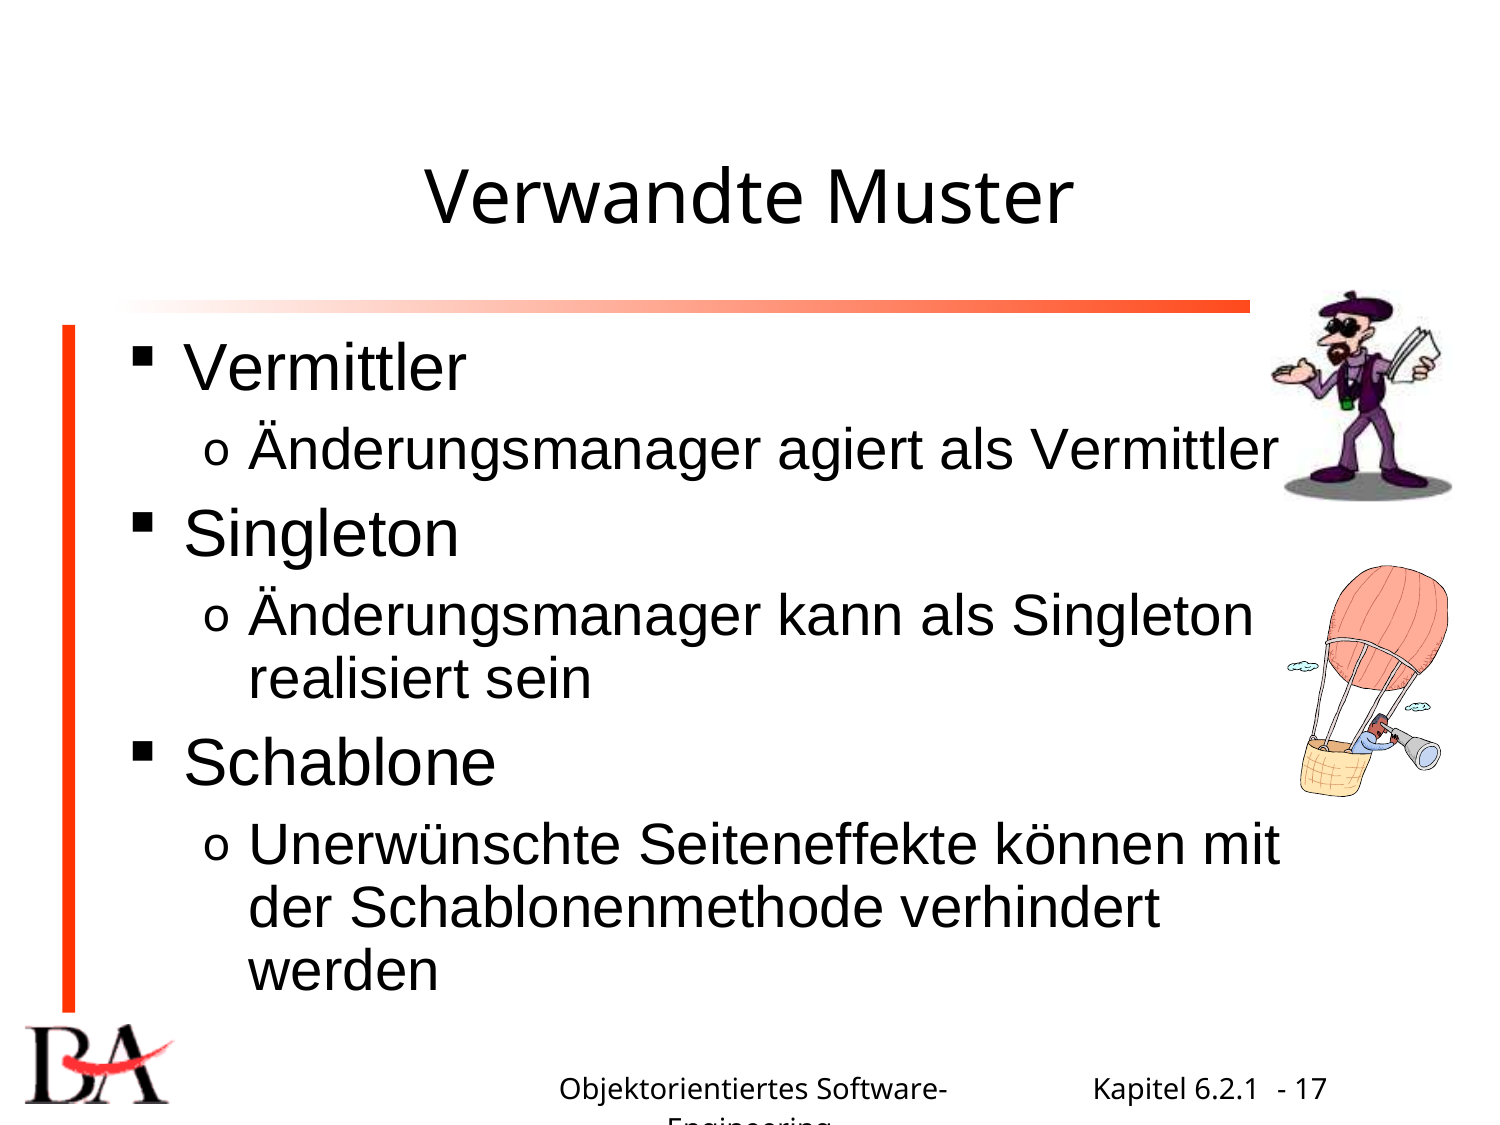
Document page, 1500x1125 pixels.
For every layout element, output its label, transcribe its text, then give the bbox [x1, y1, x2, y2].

picture [1287, 562, 1452, 801]
picture [1250, 274, 1467, 513]
title Verwandte Muster [112, 99, 1388, 288]
picture [24, 1024, 175, 1104]
list Vermittler Änderungsmanager agiert als Vermittler Singleton Änderungsmanager kann als Singleton realisiert sein Schablone Unerwünschte Seiteneffekte können mit der Schablonenmethode verhindert werden [112, 324, 1300, 1051]
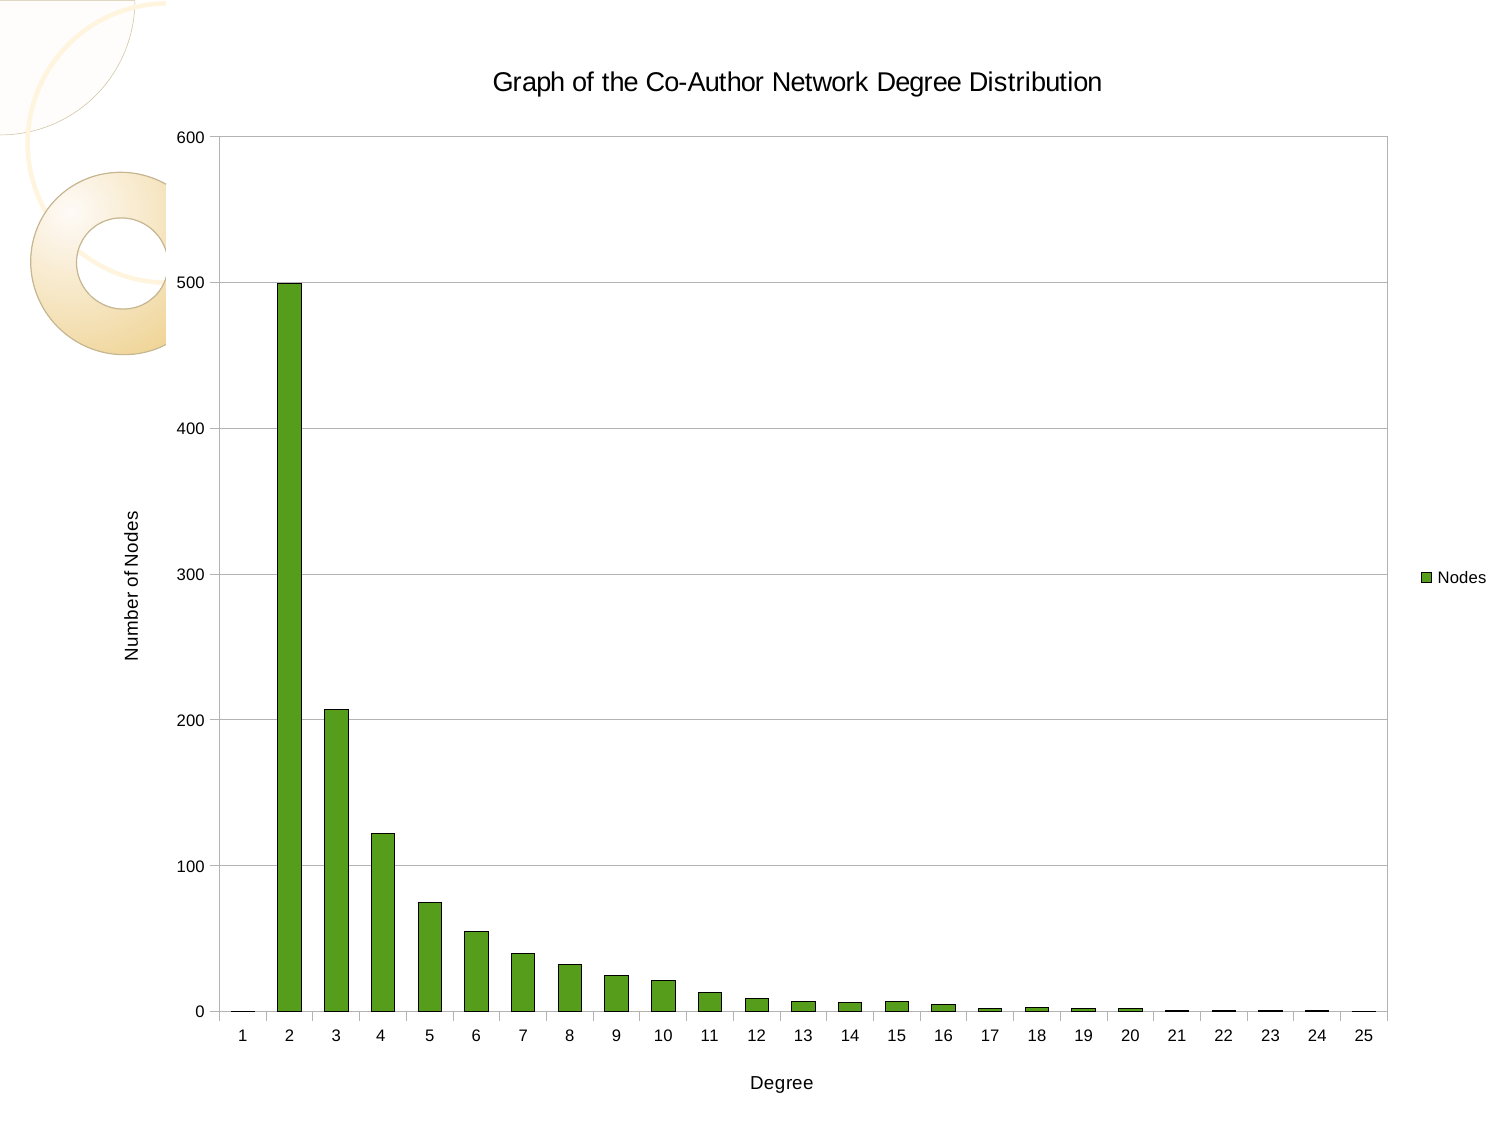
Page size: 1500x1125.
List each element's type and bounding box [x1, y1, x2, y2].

chart [88, 29, 1500, 1125]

•••

» **Aim**: Can you set down every line of text in the rows above word for word, leaving out the pictures?

» **Response below**:
Document page, 1500x1125 pixels.
For every layout element, output its label, transcribe its text, then give the bbox [x1, y1, x2, y2].

picture [1287, 562, 1452, 801]
picture [1250, 274, 1467, 513]
title Verwandte Muster [112, 99, 1388, 288]
picture [24, 1024, 175, 1104]
list Vermittler Änderungsmanager agiert als Vermittler Singleton Änderungsmanager kann als Singleton realisiert sein Schablone Unerwünschte Seiteneffekte können mit der Schablonenmethode verhindert werden [112, 324, 1300, 1051]
Page size: 1500x1125.
List each element's type and bounding box [x1, y1, x2, y2].

chart [88, 29, 1500, 1125]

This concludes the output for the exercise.